Work to complete:
Go through the listing below and output exactly the line with "1: (249, 454, 1.66)", the line with "25: (389, 262, 1.45)", and each line between; omit the rest.
BEGIN Data to process
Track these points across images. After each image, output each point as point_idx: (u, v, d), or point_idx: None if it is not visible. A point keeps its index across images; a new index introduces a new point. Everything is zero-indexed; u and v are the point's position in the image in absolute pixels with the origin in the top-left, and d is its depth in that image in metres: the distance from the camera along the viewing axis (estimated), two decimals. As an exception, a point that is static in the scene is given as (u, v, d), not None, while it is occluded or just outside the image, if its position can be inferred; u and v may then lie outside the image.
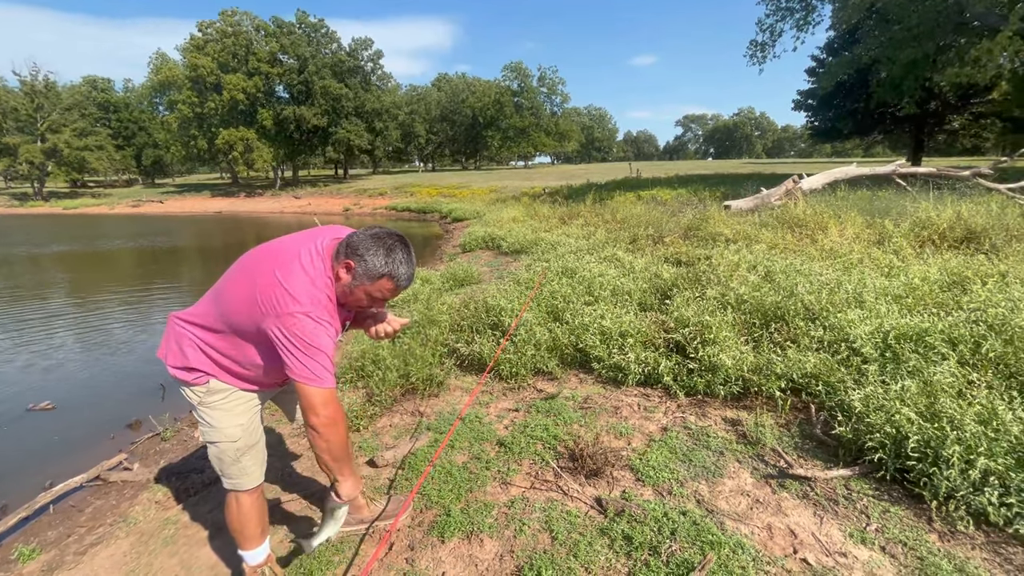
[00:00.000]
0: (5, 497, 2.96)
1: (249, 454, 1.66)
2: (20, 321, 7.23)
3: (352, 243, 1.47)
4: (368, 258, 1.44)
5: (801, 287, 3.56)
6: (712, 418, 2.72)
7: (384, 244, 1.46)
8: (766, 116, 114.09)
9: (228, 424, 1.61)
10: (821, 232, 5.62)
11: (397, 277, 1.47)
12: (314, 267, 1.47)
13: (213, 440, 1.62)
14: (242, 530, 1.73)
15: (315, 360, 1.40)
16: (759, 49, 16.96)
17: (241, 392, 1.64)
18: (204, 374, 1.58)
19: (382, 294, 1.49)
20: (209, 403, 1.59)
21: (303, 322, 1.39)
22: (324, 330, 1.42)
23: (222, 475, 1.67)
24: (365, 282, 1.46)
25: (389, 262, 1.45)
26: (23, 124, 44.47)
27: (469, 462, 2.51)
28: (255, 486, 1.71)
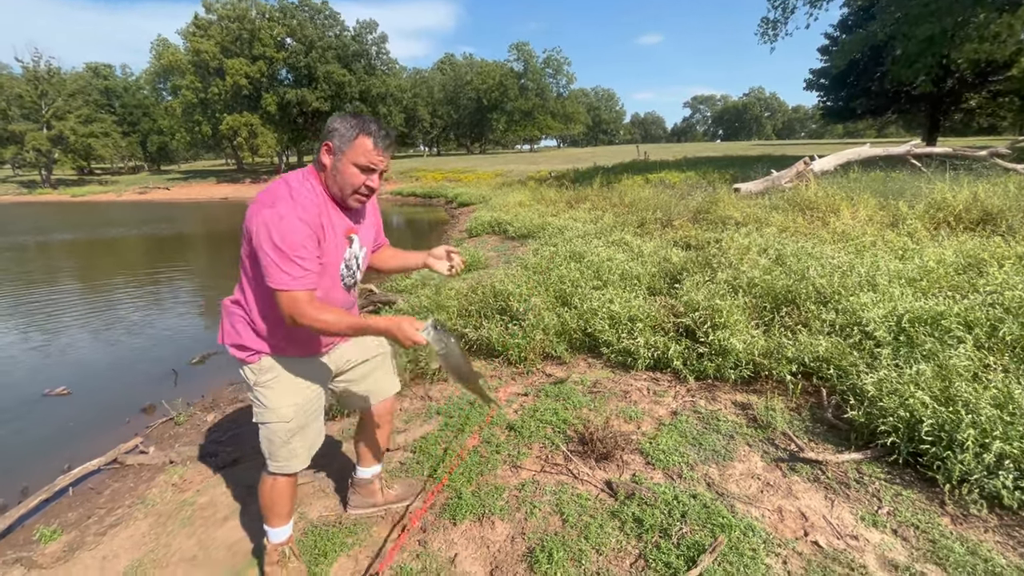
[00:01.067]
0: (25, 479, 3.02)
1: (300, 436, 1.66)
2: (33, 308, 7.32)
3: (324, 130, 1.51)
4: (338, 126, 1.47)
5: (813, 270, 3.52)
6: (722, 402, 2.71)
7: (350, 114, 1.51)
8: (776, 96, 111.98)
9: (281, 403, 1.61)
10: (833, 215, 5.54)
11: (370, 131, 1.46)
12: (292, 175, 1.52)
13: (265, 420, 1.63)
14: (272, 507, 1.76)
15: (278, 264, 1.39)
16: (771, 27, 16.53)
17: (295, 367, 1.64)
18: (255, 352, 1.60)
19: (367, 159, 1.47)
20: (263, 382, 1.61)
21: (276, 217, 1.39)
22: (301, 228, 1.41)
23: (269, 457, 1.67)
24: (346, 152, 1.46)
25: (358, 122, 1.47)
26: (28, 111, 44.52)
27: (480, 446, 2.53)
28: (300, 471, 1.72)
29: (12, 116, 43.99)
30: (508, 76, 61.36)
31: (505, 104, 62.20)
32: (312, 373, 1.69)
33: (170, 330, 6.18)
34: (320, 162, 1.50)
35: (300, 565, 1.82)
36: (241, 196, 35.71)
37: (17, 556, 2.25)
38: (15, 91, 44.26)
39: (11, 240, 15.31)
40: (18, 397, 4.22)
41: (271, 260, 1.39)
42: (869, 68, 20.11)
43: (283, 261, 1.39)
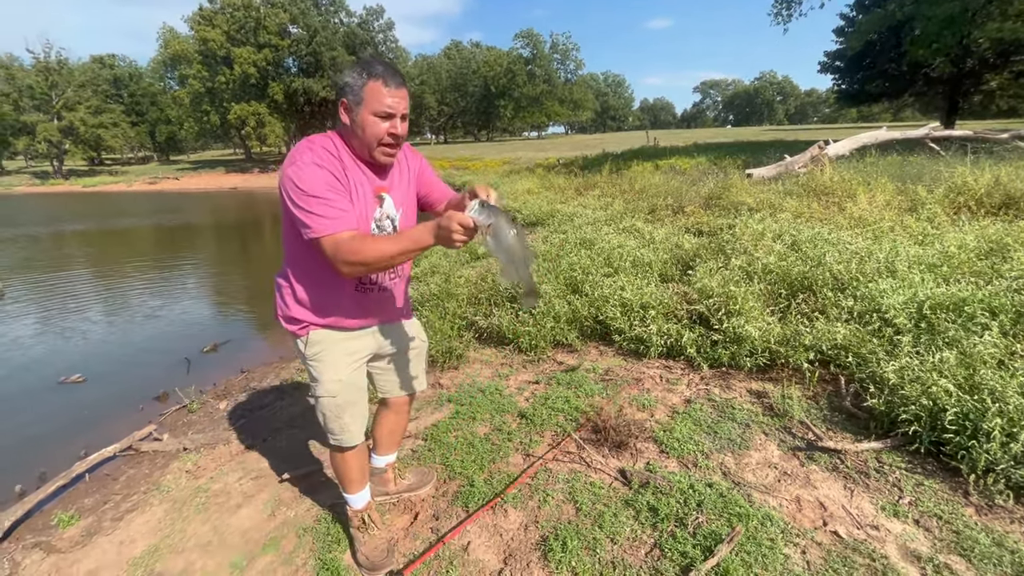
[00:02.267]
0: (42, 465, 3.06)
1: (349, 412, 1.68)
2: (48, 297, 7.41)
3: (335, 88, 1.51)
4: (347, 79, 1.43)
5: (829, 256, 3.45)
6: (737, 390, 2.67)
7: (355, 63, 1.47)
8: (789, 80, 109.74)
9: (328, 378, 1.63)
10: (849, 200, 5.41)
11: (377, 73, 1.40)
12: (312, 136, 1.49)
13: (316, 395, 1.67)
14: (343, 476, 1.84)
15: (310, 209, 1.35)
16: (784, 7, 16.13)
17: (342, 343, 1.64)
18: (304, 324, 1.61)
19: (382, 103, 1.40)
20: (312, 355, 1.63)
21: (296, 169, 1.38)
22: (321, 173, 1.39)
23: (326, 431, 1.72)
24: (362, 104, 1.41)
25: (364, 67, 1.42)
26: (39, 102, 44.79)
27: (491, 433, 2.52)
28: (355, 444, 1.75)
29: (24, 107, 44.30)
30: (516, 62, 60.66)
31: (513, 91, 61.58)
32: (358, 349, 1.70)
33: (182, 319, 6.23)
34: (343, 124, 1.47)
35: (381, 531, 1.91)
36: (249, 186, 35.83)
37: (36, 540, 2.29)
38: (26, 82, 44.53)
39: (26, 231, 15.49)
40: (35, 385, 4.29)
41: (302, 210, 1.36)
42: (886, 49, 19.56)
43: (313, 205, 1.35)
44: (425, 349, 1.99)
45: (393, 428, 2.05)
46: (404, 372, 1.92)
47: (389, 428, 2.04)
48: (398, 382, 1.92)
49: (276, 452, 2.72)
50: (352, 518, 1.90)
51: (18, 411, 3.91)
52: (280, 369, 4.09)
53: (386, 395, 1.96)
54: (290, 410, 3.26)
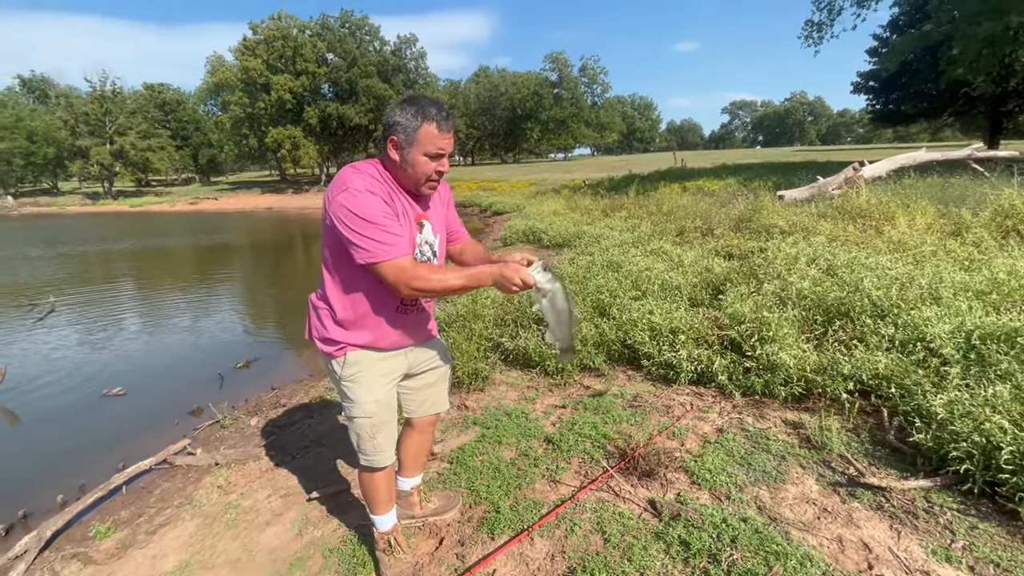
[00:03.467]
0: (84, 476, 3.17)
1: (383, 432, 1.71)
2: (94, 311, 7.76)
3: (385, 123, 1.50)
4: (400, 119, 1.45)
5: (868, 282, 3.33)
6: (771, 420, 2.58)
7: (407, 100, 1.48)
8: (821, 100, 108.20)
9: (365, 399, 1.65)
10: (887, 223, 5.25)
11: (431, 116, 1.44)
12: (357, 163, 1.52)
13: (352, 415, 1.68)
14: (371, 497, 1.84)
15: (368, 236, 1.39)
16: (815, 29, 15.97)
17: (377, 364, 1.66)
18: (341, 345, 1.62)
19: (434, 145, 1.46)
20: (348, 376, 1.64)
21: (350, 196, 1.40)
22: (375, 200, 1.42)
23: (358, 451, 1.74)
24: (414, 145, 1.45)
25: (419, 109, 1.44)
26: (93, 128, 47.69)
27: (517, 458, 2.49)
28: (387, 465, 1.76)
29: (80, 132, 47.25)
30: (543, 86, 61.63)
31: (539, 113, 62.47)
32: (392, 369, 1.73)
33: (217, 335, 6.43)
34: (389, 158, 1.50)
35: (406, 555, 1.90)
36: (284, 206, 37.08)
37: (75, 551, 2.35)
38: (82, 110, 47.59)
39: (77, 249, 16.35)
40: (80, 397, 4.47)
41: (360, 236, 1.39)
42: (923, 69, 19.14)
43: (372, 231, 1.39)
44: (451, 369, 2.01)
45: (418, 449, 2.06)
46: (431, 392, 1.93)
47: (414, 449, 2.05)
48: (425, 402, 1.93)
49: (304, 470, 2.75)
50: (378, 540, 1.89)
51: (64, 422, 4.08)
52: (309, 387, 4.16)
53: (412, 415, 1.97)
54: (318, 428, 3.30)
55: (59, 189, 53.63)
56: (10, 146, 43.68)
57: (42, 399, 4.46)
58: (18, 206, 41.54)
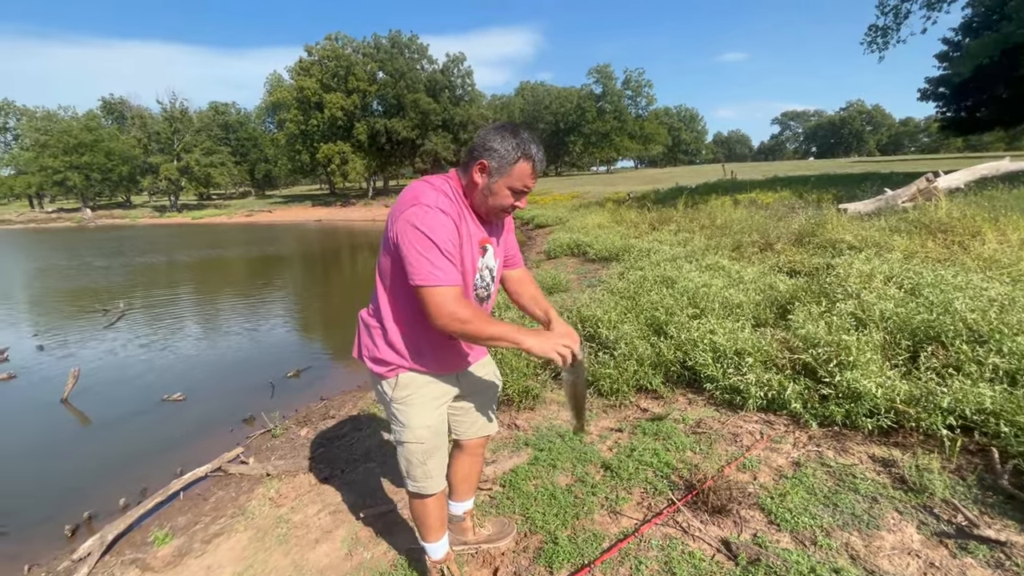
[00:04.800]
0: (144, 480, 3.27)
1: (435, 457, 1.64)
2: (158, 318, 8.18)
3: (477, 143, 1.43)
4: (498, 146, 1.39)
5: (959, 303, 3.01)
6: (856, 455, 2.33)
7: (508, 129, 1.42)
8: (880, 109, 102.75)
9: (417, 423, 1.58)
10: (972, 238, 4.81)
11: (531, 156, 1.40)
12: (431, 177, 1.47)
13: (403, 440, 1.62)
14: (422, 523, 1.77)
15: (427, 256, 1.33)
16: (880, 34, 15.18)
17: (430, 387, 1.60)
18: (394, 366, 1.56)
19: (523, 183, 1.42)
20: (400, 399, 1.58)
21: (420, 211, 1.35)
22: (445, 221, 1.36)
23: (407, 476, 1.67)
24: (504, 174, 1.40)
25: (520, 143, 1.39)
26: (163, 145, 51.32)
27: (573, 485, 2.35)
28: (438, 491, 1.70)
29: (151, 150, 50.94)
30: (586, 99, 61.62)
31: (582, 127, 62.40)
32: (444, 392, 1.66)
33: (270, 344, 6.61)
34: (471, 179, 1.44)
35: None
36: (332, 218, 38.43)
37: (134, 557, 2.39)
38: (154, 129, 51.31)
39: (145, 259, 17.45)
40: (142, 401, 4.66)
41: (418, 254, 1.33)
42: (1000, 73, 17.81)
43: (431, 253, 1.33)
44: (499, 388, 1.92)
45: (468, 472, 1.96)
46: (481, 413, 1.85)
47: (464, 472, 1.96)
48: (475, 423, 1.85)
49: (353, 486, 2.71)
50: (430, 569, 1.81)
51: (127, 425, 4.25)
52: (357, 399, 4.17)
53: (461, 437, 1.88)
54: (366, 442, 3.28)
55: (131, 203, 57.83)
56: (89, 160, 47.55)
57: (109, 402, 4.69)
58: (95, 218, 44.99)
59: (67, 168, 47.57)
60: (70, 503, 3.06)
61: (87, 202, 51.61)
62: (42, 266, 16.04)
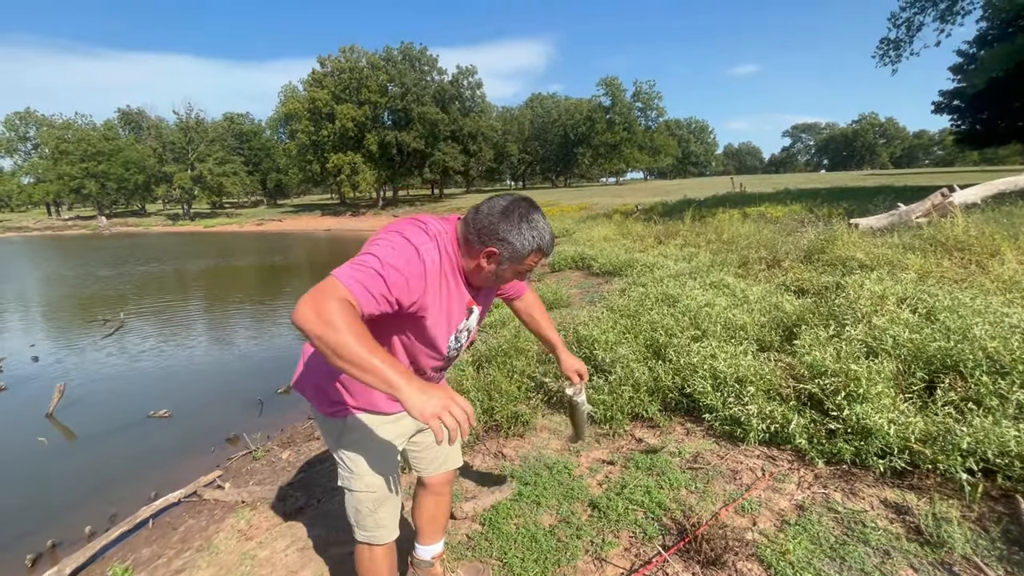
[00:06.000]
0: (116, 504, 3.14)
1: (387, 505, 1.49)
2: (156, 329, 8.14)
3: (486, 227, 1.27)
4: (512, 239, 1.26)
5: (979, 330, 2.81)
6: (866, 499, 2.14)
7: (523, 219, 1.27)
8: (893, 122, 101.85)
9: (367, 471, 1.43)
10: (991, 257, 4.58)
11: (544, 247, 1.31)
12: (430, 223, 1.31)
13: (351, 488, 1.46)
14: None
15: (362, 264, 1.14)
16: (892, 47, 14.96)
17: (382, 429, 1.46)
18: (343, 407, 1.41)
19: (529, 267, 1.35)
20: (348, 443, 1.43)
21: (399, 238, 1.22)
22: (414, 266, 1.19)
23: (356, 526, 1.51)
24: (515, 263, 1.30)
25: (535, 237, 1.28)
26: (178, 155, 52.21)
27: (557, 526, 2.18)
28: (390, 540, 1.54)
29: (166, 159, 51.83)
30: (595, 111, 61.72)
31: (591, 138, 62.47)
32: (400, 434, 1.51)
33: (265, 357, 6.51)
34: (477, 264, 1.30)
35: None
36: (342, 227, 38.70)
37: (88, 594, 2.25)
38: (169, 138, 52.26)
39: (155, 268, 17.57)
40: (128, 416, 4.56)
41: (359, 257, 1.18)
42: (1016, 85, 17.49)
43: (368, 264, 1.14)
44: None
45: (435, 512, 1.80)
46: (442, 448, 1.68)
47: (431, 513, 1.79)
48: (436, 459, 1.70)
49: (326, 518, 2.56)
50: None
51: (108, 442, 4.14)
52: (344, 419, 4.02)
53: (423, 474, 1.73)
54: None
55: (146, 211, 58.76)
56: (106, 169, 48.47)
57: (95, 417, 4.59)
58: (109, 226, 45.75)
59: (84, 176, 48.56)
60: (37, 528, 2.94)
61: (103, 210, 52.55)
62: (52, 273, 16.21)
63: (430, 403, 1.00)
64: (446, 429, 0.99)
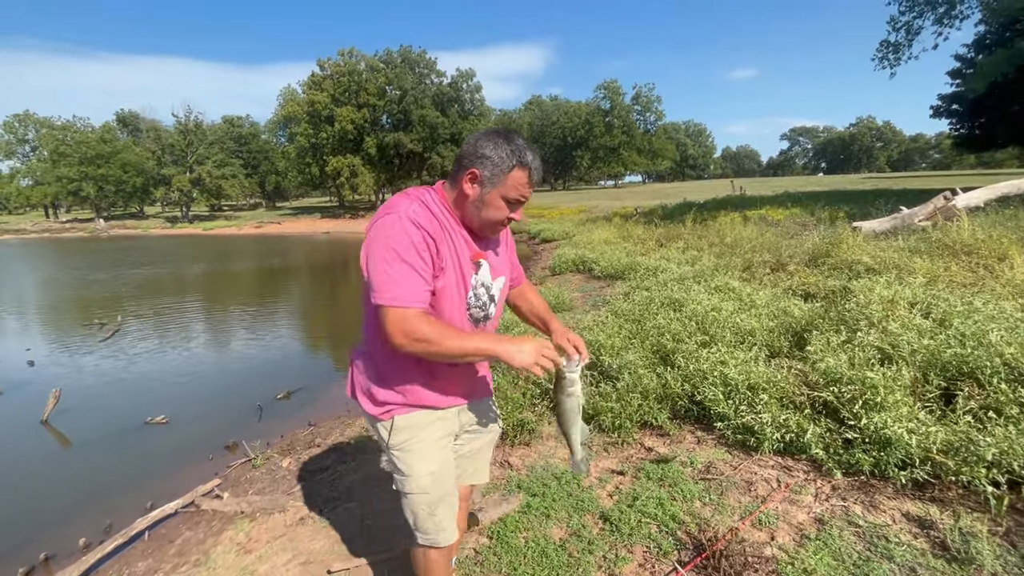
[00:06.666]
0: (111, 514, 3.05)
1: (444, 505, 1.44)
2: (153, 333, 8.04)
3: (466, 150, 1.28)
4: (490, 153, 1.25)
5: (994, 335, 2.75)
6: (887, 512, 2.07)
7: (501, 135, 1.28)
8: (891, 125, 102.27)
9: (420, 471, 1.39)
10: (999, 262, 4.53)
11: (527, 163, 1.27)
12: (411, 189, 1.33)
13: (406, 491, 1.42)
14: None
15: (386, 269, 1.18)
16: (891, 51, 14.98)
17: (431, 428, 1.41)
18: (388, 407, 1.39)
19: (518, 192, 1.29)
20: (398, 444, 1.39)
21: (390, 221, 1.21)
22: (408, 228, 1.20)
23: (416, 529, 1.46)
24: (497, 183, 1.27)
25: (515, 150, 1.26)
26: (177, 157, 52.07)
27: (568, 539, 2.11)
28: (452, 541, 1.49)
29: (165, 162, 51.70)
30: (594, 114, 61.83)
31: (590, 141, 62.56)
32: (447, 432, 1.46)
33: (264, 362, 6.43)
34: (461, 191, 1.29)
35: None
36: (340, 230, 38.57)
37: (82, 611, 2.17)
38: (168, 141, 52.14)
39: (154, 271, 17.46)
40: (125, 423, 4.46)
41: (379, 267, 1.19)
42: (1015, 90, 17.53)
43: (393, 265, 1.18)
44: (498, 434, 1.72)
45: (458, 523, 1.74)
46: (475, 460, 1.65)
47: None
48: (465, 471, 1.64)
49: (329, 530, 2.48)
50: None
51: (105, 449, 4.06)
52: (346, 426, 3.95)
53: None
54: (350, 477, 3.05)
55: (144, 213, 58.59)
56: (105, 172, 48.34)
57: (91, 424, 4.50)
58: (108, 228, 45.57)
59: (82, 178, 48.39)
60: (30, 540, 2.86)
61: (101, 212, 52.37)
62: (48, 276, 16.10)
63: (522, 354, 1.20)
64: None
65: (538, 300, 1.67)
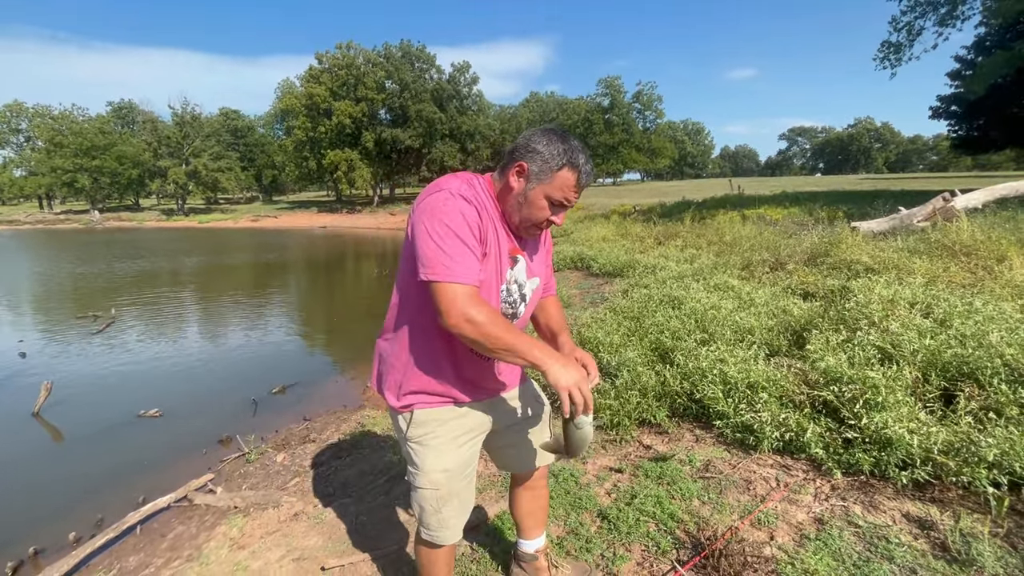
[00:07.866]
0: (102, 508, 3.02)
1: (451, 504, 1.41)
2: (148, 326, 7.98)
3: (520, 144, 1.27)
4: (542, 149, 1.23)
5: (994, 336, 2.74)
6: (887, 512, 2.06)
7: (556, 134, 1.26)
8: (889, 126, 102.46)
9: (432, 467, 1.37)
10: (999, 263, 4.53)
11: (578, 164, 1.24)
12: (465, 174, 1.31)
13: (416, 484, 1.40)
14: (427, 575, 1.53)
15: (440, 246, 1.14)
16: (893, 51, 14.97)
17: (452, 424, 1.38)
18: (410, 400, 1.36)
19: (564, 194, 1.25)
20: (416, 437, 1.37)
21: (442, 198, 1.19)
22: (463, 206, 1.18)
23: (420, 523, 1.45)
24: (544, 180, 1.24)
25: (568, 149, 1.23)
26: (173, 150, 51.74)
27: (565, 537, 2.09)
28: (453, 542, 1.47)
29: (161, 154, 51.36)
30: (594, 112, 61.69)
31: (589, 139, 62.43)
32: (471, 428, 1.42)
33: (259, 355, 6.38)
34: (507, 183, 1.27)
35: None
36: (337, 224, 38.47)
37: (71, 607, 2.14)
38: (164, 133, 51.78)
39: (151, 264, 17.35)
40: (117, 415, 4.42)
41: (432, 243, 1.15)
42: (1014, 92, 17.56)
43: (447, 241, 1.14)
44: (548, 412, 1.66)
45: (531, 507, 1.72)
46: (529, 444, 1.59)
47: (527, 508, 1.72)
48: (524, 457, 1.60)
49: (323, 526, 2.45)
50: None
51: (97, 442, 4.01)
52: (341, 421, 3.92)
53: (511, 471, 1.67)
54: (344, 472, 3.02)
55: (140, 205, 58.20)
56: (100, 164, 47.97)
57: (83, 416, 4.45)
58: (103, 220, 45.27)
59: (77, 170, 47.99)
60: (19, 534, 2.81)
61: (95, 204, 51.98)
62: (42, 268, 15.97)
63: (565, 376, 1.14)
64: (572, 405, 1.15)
END Data to process
Result of the task:
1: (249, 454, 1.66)
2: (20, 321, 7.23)
3: (352, 243, 1.47)
4: (368, 258, 1.44)
5: (801, 287, 3.56)
6: (712, 418, 2.72)
7: (384, 244, 1.46)
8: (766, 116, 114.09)
9: (228, 424, 1.61)
10: (821, 232, 5.62)
11: (397, 277, 1.47)
12: (314, 267, 1.47)
13: (213, 440, 1.62)
14: (242, 530, 1.73)
15: (315, 360, 1.40)
16: (759, 49, 16.96)
17: (241, 392, 1.64)
18: (204, 374, 1.58)
19: (382, 294, 1.49)
20: (209, 403, 1.59)
21: (303, 322, 1.39)
22: (324, 330, 1.42)
23: (222, 475, 1.67)
24: (365, 282, 1.46)
25: (389, 262, 1.45)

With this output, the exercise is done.